• Job item: What lines in the records include the string "esteitä"? Return each one.

• Provided material:

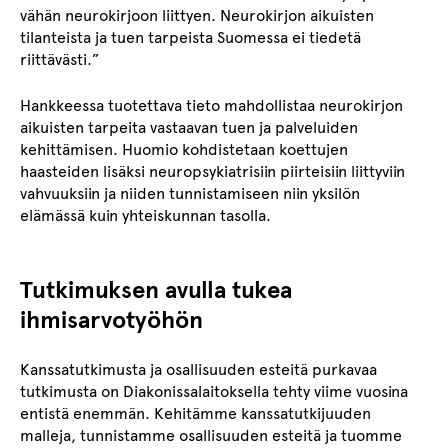
vähän neurokirjoon liittyen. Neurokirjon aikuisten
tilanteista ja tuen tarpeista Suomessa ei tiedetä
riittävästi.”
Hankkeessa tuotettava tieto mahdollistaa neurokirjon
aikuisten tarpeita vastaavan tuen ja palveluiden
kehittämisen. Huomio kohdistetaan koettujen
haasteiden lisäksi neuropsykiatrisiin piirteisiin liittyviin
vahvuuksiin ja niiden tunnistamiseen niin yksilön
elämässä kuin yhteiskunnan tasolla.
Tutkimuksen avulla tukea
ihmisarvotyöhön
Kanssatutkimusta ja osallisuuden esteitä purkavaa
tutkimusta on Diakonissalaitoksella tehty viime vuosina
entistä enemmän. Kehitämme kanssatutkijuuden
malleja, tunnistamme osallisuuden esteitä ja tuomme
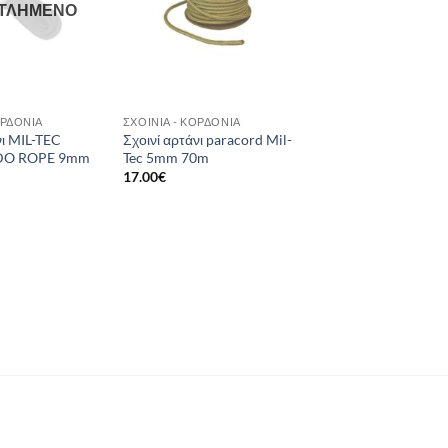
ΤΛΗΜΈΝΟ
ΟΡΔΌΝΙΑ
ΣΧΟΙΝΙΆ - ΚΟΡΔΌΝΙΑ
νι MIL-TEC
Σχοινί αρτάνι paracord Mil-
O ROPE 9mm
Tec 5mm 70m
17.00
€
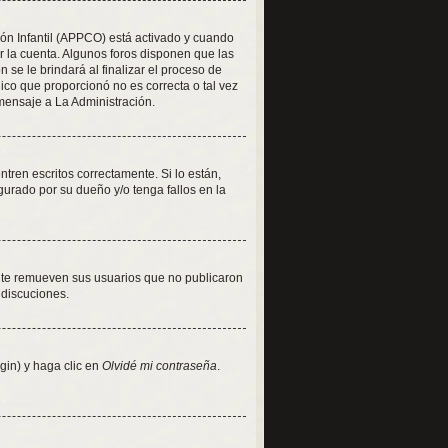
ión Infantil (APPCO) está activado y cuando
r la cuenta. Algunos foros disponen que las
se le brindará al finalizar el proceso de
nico que proporcionó no es correcta o tal vez
 mensaje a La Administración.
ren escritos correctamente. Si lo están,
urado por su dueño y/o tenga fallos en la
nte remueven sus usuarios que no publicaron
 discuciones.
gin) y haga clic en
Olvidé mi contraseña
.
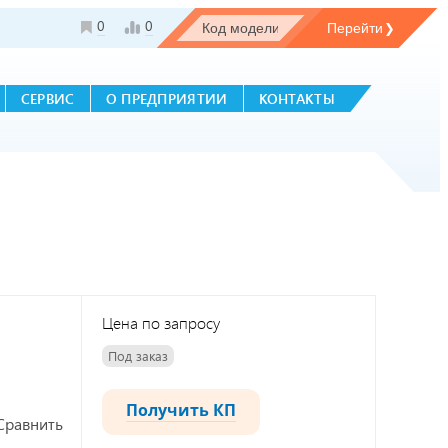
0
0
СЕРВИС
О ПРЕДПРИЯТИИ
КОНТАКТЫ
Цена по запросу
Под заказ
Получить КП
Сравнить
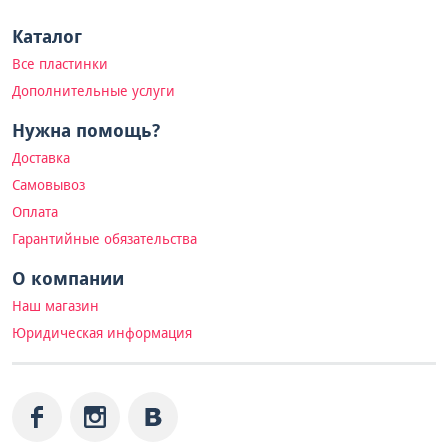
Каталог
Все пластинки
Дополнительные услуги
Нужна помощь?
Доставка
Самовывоз
Оплата
Гарантийные обязательства
О компании
Наш магазин
Юридическая информация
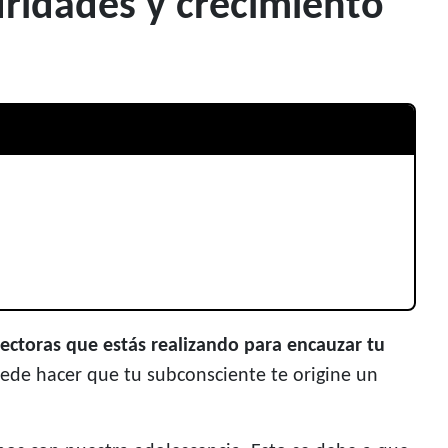
uridades y crecimiento
rectoras que estás realizando para encauzar tu
uede hacer que tu subconsciente te origine un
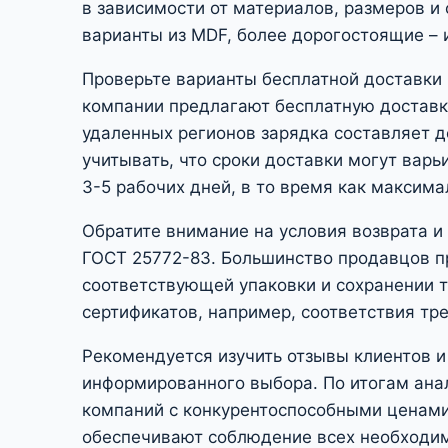
в зависимости от материалов, размеров и
варианты из MDF, более дорогостоящие – 
Проверьте варианты бесплатной доставки 
компании предлагают бесплатную доставку
удаленных регионов зарядка составляет 
учитывать, что сроки доставки могут вар
3-5 рабочих дней, в то время как максима
Обратите внимание на условия возврата и
ГОСТ 25772-83. Большинство продавцов пр
соответствующей упаковки и сохранении т
сертификатов, например, соответствия тр
Рекомендуется изучить отзывы клиентов и
информированного выбора. По итогам ана
компаний с конкурентоспособными ценами
обеспечивают соблюдение всех необходим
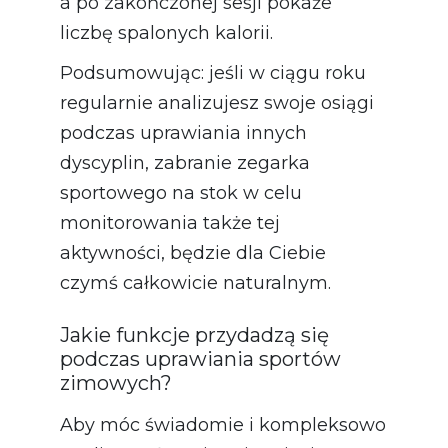
a po zakończonej sesji pokaże
liczbę spalonych kalorii.
Podsumowując: jeśli w ciągu roku
regularnie analizujesz swoje osiągi
podczas uprawiania innych
dyscyplin, zabranie zegarka
sportowego na stok w celu
monitorowania także tej
aktywności, będzie dla Ciebie
czymś całkowicie naturalnym.
Jakie funkcje przydadzą się
podczas uprawiania sportów
zimowych?
Aby móc świadomie i kompleksowo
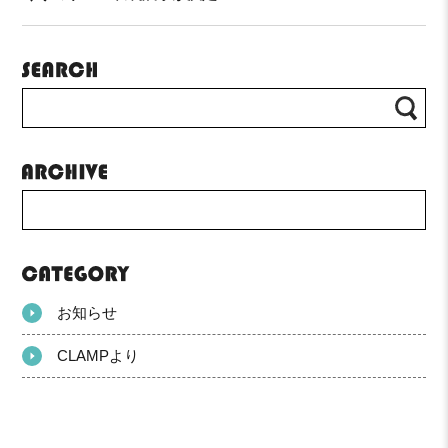
お知らせ
CLAMPより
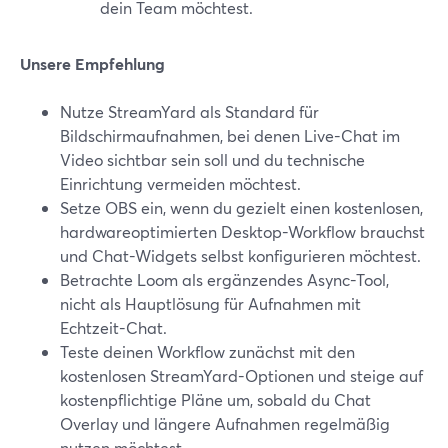
dein Team möchtest.
Unsere Empfehlung
Nutze StreamYard als Standard für
Bildschirmaufnahmen, bei denen Live-Chat im
Video sichtbar sein soll und du technische
Einrichtung vermeiden möchtest.
Setze OBS ein, wenn du gezielt einen kostenlosen,
hardwareoptimierten Desktop-Workflow brauchst
und Chat-Widgets selbst konfigurieren möchtest.
Betrachte Loom als ergänzendes Async-Tool,
nicht als Hauptlösung für Aufnahmen mit
Echtzeit-Chat.
Teste deinen Workflow zunächst mit den
kostenlosen StreamYard-Optionen und steige auf
kostenpflichtige Pläne um, sobald du Chat
Overlay und längere Aufnahmen regelmäßig
nutzen möchtest.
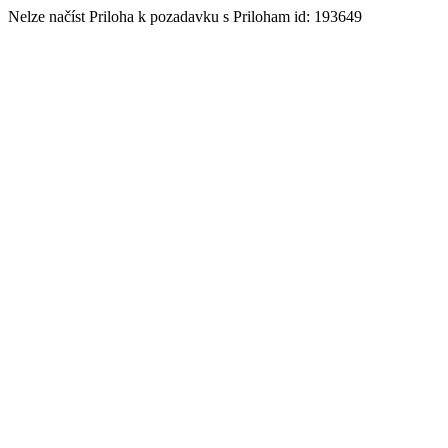
Nelze načíst Priloha k pozadavku s Priloham id: 193649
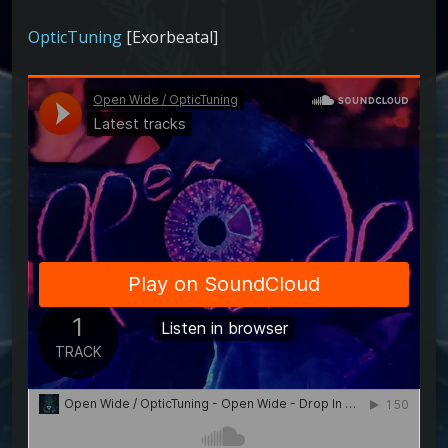
OpticTuning
[Exorbeatal]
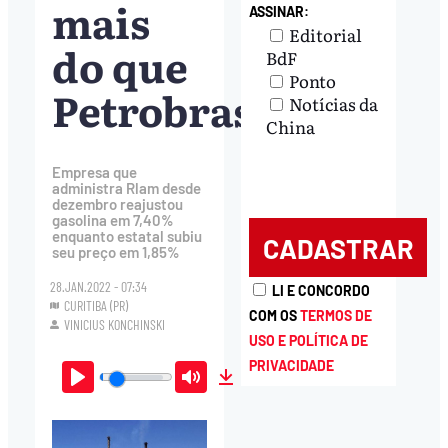
mais
ASSINAR:
Editorial
do que
BdF
Ponto
Petrobras
Notícias da
China
Empresa que
administra Rlam desde
dezembro reajustou
gasolina em 7,40%
enquanto estatal subiu
seu preço em 1,85%
28.JAN.2022 - 07:34
LI E CONCORDO
CURITIBA (PR)
COM OS
TERMOS DE
VINICIUS KONCHINSKI
USO E POLÍTICA DE
PRIVACIDADE
Play
Mute
Download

• Answer section:
Kanssatutkimusta ja osallisuuden esteitä purkavaa
malleja, tunnistamme osallisuuden esteitä ja tuomme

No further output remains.